Manual user experience testing was conducted by capturing screen recordings of the workflow testers to ensure users of the system could complete their workflows productively.
For more information, see how to design an effective test strategy.
Workflow pacing
This test study applied a pacing model to the tested workflows. The pacing model shows how the test intends to simulate the pace of work at a parcel management organization, where workflows are performed as some number of operations per hour across a team of staff resources. This approach was based on Esri customer input and aimed to match the medium-sized parcel management customer scenario that the data was based on.
During the one-hour test period, workflows were distributed and staggered to avoid simultaneous initiation, while still allowing for overlap - mimicking how tasks unfold in real-world environments. In the pacing model below, you can see how we specified each workflow’s pacing and number of operations per hour, which define the system’s “design load”.

> **Raw data**
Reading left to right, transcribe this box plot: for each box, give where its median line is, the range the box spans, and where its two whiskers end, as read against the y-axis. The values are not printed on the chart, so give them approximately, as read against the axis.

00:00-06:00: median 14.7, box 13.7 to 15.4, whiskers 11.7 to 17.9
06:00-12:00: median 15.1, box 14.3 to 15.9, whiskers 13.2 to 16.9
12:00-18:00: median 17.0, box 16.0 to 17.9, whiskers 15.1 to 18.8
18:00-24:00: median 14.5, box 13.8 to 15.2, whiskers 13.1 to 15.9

* * *

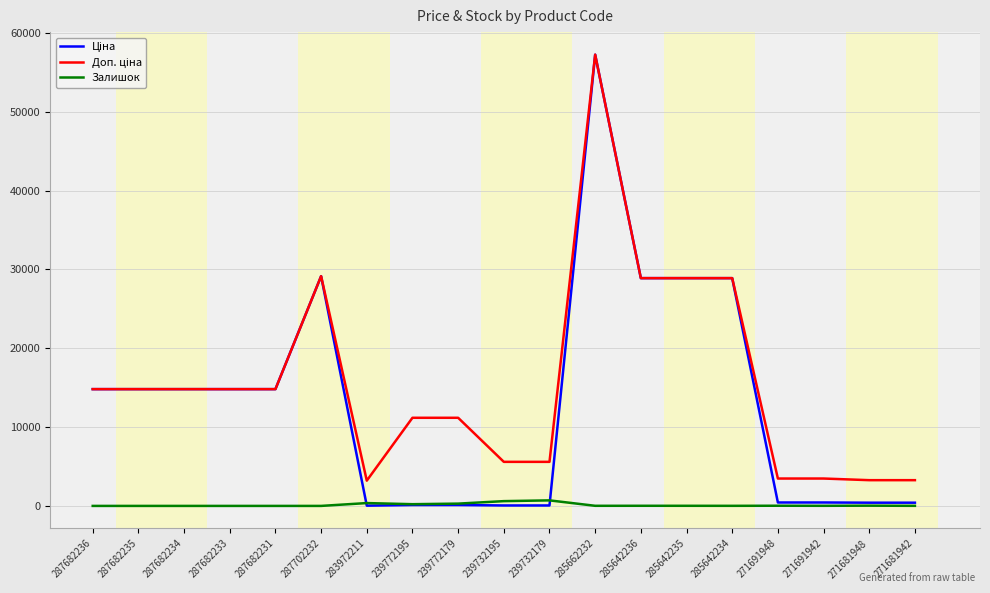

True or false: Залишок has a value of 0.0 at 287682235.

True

==

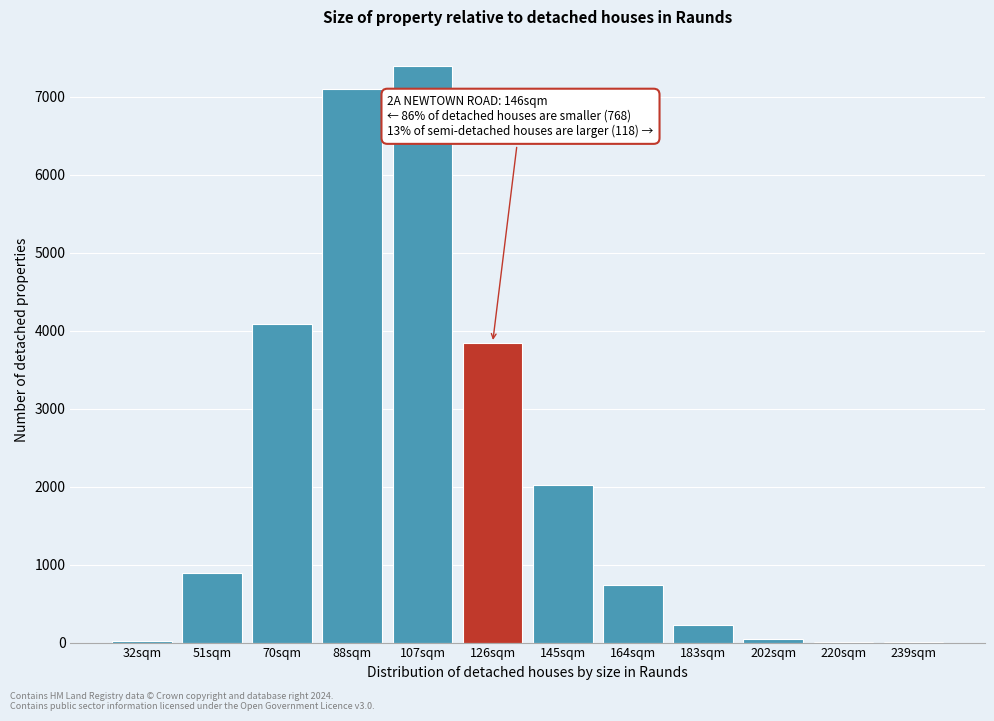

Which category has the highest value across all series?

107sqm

> **Aim of the task**
Duplicate the passage on workflow testing word for word, between "Manual user experience" and "effective test strategy.", inclusive. None of the data is needed here.

> **Answer space**
Manual user experience testing was conducted by capturing screen recordings of the workflow testers to ensure users of the system could complete their workflows productively.
For more information, see how to design an effective test strategy.